• [WHAT IS EXPECTED]
Reproduce the entire listing below word for word, keeping every line in its original order.

• [THE DATA]
## Begin

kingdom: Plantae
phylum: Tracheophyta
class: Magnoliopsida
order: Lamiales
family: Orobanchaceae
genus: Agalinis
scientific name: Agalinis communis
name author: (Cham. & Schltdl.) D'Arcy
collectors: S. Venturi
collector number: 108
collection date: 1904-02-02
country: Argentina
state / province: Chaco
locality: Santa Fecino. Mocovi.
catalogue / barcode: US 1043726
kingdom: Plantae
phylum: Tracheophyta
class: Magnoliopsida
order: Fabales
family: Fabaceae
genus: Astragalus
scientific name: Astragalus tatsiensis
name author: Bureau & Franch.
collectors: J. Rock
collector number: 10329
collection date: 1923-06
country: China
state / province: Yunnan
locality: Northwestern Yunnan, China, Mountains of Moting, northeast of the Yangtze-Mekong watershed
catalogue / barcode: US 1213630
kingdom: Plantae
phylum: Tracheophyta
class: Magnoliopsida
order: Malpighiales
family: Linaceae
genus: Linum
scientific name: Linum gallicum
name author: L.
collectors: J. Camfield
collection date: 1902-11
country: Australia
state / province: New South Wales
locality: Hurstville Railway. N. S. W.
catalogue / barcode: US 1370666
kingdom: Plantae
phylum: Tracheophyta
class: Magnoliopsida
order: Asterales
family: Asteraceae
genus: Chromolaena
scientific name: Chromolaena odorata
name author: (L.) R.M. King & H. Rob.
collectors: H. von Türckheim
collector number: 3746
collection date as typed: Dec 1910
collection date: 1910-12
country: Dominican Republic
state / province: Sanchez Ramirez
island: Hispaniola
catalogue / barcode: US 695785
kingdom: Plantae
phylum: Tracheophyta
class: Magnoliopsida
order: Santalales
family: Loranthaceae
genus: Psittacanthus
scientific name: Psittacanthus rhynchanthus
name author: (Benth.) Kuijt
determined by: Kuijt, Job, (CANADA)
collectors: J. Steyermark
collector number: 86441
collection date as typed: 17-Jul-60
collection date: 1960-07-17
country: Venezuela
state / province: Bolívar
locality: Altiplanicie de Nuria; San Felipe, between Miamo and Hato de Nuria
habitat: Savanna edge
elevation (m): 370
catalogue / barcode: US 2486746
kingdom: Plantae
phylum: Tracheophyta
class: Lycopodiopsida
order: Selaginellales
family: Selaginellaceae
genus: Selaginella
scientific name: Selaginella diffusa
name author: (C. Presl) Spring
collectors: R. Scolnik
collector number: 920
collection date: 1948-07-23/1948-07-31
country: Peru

## End

• [EXERCISE RESPONSE]
kingdom: Plantae
phylum: Tracheophyta
class: Magnoliopsida
order: Lamiales
family: Orobanchaceae
genus: Agalinis
scientific name: Agalinis communis
name author: (Cham. & Schltdl.) D'Arcy
collectors: S. Venturi
collector number: 108
collection date: 1904-02-02
country: Argentina
state / province: Chaco
locality: Santa Fecino. Mocovi.
catalogue / barcode: US 1043726
kingdom: Plantae
phylum: Tracheophyta
class: Magnoliopsida
order: Fabales
family: Fabaceae
genus: Astragalus
scientific name: Astragalus tatsiensis
name author: Bureau & Franch.
collectors: J. Rock
collector number: 10329
collection date: 1923-06
country: China
state / province: Yunnan
locality: Northwestern Yunnan, China, Mountains of Moting, northeast of the Yangtze-Mekong watershed
catalogue / barcode: US 1213630
kingdom: Plantae
phylum: Tracheophyta
class: Magnoliopsida
order: Malpighiales
family: Linaceae
genus: Linum
scientific name: Linum gallicum
name author: L.
collectors: J. Camfield
collection date: 1902-11
country: Australia
state / province: New South Wales
locality: Hurstville Railway. N. S. W.
catalogue / barcode: US 1370666
kingdom: Plantae
phylum: Tracheophyta
class: Magnoliopsida
order: Asterales
family: Asteraceae
genus: Chromolaena
scientific name: Chromolaena odorata
name author: (L.) R.M. King & H. Rob.
collectors: H. von Türckheim
collector number: 3746
collection date as typed: Dec 1910
collection date: 1910-12
country: Dominican Republic
state / province: Sanchez Ramirez
island: Hispaniola
catalogue / barcode: US 695785
kingdom: Plantae
phylum: Tracheophyta
class: Magnoliopsida
order: Santalales
family: Loranthaceae
genus: Psittacanthus
scientific name: Psittacanthus rhynchanthus
name author: (Benth.) Kuijt
determined by: Kuijt, Job, (CANADA)
collectors: J. Steyermark
collector number: 86441
collection date as typed: 17-Jul-60
collection date: 1960-07-17
country: Venezuela
state / province: Bolívar
locality: Altiplanicie de Nuria; San Felipe, between Miamo and Hato de Nuria
habitat: Savanna edge
elevation (m): 370
catalogue / barcode: US 2486746
kingdom: Plantae
phylum: Tracheophyta
class: Lycopodiopsida
order: Selaginellales
family: Selaginellaceae
genus: Selaginella
scientific name: Selaginella diffusa
name author: (C. Presl) Spring
collectors: R. Scolnik
collector number: 920
collection date: 1948-07-23/1948-07-31
country: Peru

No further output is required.